Do all problems. Total points = 50 points.
In any of the questions if you are asked to construct the defining data of an isometry, this means to construct what you would need to define the isometry (in theory or in Sketchpad). For a line reflection, this means construct the mirror line. For a rotation, construct the center and angle. For a translation, construct the translation vector AB, for a glide reflection, construct the invariant line m and the glide vector AB.
(a) Define isometry of the plane.
(b) Explain (informally but convincingly) why isometries preserve angle measure, even though nothing about angle is in the definition.
Let M and N be the reflections in parallel lines m and n in the figure. Point P is the point shown. With straightedge and compass, construct the point Q = MN(P). (Hint: This may seem a bit tricky, but think twice before jumping to conclusions.)
Given the line AB below, let M be reflection in line AB and let R be rotation by 45 degrees (counterclockwise as always) with center A.
(a) Tell in words precisely what isometry is the isometry T = MR.
(b) In the figure below, construct the defining data for T.
Suppose that each of E, F, G, H, J and K are glide reflections. Let U = EFGHJK.

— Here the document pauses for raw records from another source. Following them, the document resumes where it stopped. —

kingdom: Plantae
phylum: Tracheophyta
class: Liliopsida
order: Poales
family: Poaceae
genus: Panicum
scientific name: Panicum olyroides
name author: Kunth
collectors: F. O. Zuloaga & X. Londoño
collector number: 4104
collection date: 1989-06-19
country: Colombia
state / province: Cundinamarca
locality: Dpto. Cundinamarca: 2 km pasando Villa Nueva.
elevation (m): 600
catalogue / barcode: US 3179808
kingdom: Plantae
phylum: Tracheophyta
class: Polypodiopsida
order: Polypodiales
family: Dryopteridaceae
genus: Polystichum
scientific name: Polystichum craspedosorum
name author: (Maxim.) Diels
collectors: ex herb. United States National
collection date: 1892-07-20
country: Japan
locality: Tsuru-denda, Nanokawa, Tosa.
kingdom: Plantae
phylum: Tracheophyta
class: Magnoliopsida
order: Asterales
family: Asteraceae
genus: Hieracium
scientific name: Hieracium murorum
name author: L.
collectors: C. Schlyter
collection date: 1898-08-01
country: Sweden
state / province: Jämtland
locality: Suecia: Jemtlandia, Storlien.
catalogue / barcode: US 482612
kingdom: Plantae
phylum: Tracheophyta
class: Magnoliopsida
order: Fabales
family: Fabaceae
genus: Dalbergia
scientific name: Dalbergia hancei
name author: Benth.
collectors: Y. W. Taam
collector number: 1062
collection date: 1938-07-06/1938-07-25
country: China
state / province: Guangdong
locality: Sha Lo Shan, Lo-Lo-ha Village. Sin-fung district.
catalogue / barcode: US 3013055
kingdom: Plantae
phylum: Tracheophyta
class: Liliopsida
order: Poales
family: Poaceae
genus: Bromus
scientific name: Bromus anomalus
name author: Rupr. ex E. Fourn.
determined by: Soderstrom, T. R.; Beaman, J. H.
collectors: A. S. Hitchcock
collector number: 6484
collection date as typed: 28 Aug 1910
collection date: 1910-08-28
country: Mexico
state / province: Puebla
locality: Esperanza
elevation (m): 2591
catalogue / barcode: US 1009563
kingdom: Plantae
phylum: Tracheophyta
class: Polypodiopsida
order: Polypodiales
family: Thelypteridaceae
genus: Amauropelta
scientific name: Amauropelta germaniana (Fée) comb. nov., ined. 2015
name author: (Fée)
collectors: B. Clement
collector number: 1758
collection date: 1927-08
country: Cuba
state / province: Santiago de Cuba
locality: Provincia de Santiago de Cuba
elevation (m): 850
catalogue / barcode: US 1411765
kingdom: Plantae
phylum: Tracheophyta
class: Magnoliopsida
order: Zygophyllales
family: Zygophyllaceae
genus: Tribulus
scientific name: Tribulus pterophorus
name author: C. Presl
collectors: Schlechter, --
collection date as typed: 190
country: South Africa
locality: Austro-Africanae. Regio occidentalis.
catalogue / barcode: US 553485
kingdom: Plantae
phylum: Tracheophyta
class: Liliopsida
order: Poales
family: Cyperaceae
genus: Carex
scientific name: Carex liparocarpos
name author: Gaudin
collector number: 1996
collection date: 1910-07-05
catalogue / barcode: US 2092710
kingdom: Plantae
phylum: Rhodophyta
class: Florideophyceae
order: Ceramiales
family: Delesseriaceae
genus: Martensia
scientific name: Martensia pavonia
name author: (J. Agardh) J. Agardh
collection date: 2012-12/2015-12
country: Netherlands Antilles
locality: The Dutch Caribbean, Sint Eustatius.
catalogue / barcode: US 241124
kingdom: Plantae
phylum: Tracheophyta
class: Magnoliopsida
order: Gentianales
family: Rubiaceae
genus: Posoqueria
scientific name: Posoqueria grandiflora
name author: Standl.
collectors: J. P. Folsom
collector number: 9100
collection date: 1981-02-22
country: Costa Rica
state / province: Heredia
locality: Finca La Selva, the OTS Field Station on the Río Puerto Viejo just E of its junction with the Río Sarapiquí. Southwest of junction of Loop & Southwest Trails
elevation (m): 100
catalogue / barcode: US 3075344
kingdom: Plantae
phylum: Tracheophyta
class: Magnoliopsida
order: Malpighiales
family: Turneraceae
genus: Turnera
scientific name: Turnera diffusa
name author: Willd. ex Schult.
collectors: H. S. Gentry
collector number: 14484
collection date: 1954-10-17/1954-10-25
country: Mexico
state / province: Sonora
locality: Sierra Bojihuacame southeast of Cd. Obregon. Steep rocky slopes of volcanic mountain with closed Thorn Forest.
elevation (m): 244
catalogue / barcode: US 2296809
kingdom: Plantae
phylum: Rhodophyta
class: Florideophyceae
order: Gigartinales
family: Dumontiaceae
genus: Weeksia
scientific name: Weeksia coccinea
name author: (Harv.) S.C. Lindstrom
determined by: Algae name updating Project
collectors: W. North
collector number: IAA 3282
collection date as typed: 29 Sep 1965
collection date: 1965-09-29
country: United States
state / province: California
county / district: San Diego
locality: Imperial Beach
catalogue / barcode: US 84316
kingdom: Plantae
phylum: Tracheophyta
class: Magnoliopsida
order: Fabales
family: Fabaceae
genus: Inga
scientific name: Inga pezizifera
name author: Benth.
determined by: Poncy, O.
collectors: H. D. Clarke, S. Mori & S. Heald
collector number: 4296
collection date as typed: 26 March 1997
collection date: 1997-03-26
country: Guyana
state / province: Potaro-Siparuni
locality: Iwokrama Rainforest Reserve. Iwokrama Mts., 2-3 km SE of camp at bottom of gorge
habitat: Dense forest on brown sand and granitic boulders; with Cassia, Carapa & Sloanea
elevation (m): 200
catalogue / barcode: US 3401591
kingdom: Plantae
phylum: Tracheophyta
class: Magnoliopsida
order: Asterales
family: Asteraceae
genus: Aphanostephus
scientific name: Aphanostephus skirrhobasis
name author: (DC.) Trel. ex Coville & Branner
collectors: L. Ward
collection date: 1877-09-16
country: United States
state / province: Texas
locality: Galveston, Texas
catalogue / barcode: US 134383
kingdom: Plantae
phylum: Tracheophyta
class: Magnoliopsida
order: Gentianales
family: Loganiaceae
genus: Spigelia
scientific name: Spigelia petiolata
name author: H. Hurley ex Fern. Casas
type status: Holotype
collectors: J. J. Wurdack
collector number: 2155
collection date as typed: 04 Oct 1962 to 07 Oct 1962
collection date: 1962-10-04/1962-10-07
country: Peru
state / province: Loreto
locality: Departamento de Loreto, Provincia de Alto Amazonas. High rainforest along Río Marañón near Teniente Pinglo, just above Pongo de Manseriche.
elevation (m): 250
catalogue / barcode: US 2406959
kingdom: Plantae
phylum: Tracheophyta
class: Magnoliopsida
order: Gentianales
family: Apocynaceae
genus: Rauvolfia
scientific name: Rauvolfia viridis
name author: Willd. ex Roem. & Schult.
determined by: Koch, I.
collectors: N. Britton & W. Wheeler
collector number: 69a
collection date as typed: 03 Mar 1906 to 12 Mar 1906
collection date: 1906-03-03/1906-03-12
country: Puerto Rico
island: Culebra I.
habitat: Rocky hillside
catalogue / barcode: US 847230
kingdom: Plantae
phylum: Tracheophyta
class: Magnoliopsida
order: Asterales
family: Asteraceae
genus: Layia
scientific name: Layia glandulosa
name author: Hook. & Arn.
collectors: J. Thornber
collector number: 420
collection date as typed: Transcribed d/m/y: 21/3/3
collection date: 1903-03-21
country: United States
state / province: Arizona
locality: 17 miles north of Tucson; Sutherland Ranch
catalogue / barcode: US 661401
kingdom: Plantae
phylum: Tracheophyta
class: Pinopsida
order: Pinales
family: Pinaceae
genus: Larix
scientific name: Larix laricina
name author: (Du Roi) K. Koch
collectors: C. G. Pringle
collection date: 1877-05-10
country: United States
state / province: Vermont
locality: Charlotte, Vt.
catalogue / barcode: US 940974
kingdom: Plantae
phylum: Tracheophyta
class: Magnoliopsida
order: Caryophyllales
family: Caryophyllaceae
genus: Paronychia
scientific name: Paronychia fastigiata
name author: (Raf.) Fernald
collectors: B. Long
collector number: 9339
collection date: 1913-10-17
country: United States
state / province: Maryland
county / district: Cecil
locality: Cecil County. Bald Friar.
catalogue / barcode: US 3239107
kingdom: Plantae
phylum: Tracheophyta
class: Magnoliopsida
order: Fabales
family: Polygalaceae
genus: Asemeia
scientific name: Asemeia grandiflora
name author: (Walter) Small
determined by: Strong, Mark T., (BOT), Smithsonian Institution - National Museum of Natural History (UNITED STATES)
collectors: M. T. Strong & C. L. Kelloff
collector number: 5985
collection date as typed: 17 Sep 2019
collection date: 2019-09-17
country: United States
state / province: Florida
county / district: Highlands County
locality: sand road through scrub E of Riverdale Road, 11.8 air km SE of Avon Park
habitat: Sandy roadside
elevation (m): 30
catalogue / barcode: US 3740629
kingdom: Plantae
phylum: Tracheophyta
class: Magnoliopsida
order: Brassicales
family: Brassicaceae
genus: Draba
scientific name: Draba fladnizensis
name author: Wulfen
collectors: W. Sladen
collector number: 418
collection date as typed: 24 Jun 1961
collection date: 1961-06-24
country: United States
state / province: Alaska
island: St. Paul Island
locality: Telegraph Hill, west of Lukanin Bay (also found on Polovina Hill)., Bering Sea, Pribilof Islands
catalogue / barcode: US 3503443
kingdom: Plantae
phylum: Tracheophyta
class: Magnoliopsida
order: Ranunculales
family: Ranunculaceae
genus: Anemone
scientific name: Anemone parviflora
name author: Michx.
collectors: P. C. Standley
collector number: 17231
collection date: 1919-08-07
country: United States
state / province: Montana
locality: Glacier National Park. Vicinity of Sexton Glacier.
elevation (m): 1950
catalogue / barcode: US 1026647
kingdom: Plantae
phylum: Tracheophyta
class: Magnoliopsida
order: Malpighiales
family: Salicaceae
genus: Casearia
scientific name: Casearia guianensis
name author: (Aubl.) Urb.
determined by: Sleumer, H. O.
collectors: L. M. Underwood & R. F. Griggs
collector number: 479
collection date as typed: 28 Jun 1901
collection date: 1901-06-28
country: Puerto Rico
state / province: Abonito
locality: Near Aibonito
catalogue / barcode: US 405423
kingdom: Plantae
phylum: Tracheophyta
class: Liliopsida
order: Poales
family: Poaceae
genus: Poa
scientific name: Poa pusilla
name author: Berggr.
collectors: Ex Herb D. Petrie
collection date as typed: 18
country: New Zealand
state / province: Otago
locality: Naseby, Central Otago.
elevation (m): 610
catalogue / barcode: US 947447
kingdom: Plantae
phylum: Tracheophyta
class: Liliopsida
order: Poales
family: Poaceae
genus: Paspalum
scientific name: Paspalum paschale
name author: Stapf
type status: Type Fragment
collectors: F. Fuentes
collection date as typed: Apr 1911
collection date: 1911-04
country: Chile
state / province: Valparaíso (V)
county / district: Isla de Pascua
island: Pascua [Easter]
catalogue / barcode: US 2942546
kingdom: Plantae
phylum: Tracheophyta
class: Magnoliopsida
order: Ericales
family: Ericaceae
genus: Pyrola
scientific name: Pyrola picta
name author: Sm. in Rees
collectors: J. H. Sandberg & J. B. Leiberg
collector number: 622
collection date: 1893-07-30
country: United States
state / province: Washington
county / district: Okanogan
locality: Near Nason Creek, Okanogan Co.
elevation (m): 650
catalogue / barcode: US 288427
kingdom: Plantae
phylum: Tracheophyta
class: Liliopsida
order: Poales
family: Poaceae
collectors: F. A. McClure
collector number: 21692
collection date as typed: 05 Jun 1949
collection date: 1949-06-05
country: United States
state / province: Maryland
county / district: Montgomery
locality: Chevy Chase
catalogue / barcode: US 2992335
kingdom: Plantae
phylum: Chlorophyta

It may be impossible to say precisely what kind of isometry U is, but it may be possible to narrow down the possibilities. Circle the names of isometries below that U could possibly be. Then in a sentence or two, give a reason for your answer. (This is an informal answer, just be convincing but not lengthy.)
(a) Identity
(b) Line Reflection
(c) Point Reflection
(d) Translation
(e) Rotation
(f) Glide Reflection
Reason:
In the (x, y) plane, let F(x, y) = (x + 2, y – 6). Write the equations of two lines, m and n, so that if M and N are the reflections in these lines, F = MN.